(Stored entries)
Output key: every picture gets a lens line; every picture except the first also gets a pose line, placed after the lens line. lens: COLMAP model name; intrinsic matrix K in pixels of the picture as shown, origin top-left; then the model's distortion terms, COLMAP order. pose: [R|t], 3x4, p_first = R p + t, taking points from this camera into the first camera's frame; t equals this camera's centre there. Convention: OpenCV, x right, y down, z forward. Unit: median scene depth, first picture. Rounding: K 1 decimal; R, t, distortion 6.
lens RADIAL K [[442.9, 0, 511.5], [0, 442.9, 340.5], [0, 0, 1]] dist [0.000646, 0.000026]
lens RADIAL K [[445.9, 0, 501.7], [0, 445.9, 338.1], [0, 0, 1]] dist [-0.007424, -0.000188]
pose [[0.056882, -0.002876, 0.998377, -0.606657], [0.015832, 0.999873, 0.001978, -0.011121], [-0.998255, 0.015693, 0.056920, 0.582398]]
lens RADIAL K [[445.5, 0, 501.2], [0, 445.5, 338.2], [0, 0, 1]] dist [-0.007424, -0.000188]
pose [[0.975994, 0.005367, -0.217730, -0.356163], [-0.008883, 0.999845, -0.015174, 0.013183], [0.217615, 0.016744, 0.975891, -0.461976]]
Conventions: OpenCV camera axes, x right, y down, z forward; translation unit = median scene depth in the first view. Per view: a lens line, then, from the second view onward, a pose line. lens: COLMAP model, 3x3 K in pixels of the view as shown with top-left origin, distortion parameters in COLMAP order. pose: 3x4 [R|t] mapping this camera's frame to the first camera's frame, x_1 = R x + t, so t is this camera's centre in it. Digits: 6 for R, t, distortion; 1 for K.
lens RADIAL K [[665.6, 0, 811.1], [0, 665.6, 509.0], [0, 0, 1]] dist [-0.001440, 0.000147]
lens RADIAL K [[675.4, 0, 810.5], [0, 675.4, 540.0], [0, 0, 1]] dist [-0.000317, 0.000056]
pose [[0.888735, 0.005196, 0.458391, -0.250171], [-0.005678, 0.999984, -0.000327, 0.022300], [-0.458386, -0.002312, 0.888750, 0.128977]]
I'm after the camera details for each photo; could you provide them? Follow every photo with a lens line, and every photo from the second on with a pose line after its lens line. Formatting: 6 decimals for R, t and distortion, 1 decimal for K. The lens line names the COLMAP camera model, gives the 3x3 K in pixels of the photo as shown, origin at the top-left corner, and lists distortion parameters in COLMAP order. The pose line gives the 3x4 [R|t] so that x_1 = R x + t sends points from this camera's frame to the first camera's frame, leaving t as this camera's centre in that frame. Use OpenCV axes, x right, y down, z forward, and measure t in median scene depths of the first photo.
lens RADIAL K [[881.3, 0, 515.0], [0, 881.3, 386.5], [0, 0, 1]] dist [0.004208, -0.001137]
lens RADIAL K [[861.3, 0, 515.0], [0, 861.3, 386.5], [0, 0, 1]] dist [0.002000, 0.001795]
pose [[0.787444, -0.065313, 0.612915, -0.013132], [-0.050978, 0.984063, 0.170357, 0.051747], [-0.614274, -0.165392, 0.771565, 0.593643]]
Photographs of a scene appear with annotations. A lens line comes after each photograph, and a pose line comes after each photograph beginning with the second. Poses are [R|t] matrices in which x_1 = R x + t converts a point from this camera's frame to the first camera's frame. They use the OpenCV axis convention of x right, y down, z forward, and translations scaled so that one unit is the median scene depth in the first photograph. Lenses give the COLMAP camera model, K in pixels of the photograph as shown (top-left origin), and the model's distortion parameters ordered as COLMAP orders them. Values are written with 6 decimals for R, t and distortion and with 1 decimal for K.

● **TASK INSTRUCTIONS**: Word for word, extract all the records.

● **WRITTEN SOLUTION**:
Output key: every picture gets a lens line; every picture except the first also gets a pose line, placed after the lens line. lens: COLMAP model name; intrinsic matrix K in pixels of the picture as shown, origin top-left; then the model's distortion terms, COLMAP order. pose: [R|t], 3x4, p_first = R p + t, taking points from this camera into the first camera's frame; t equals this camera's centre there. Convention: OpenCV, x right, y down, z forward. Unit: median scene depth, first picture. Rounding: K 1 decimal; R, t, distortion 6.
lens RADIAL K [[442.9, 0, 511.5], [0, 442.9, 340.5], [0, 0, 1]] dist [0.000646, 0.000026]
lens RADIAL K [[445.9, 0, 501.7], [0, 445.9, 338.1], [0, 0, 1]] dist [-0.007424, -0.000188]
pose [[0.056882, -0.002876, 0.998377, -0.606657], [0.015832, 0.999873, 0.001978, -0.011121], [-0.998255, 0.015693, 0.056920, 0.582398]]
lens RADIAL K [[445.5, 0, 501.2], [0, 445.5, 338.2], [0, 0, 1]] dist [-0.007424, -0.000188]
pose [[0.975994, 0.005367, -0.217730, -0.356163], [-0.008883, 0.999845, -0.015174, 0.013183], [0.217615, 0.016744, 0.975891, -0.461976]]
Conventions: OpenCV camera axes, x right, y down, z forward; translation unit = median scene depth in the first view. Per view: a lens line, then, from the second view onward, a pose line. lens: COLMAP model, 3x3 K in pixels of the view as shown with top-left origin, distortion parameters in COLMAP order. pose: 3x4 [R|t] mapping this camera's frame to the first camera's frame, x_1 = R x + t, so t is this camera's centre in it. Digits: 6 for R, t, distortion; 1 for K.
lens RADIAL K [[665.6, 0, 811.1], [0, 665.6, 509.0], [0, 0, 1]] dist [-0.001440, 0.000147]
lens RADIAL K [[675.4, 0, 810.5], [0, 675.4, 540.0], [0, 0, 1]] dist [-0.000317, 0.000056]
pose [[0.888735, 0.005196, 0.458391, -0.250171], [-0.005678, 0.999984, -0.000327, 0.022300], [-0.458386, -0.002312, 0.888750, 0.128977]]
I'm after the camera details for each photo; could you provide them? Follow every photo with a lens line, and every photo from the second on with a pose line after its lens line. Formatting: 6 decimals for R, t and distortion, 1 decimal for K. The lens line names the COLMAP camera model, gives the 3x3 K in pixels of the photo as shown, origin at the top-left corner, and lists distortion parameters in COLMAP order. The pose line gives the 3x4 [R|t] so that x_1 = R x + t sends points from this camera's frame to the first camera's frame, leaving t as this camera's centre in that frame. Use OpenCV axes, x right, y down, z forward, and measure t in median scene depths of the first photo.
lens RADIAL K [[881.3, 0, 515.0], [0, 881.3, 386.5], [0, 0, 1]] dist [0.004208, -0.001137]
lens RADIAL K [[861.3, 0, 515.0], [0, 861.3, 386.5], [0, 0, 1]] dist [0.002000, 0.001795]
pose [[0.787444, -0.065313, 0.612915, -0.013132], [-0.050978, 0.984063, 0.170357, 0.051747], [-0.614274, -0.165392, 0.771565, 0.593643]]
Photographs of a scene appear with annotations. A lens line comes after each photograph, and a pose line comes after each photograph beginning with the second. Poses are [R|t] matrices in which x_1 = R x + t converts a point from this camera's frame to the first camera's frame. They use the OpenCV axis convention of x right, y down, z forward, and translations scaled so that one unit is the median scene depth in the first photograph. Lenses give the COLMAP camera model, K in pixels of the photograph as shown (top-left origin), and the model's distortion parameters ordered as COLMAP orders them. Values are written with 6 decimals for R, t and distortion and with 1 decimal for K.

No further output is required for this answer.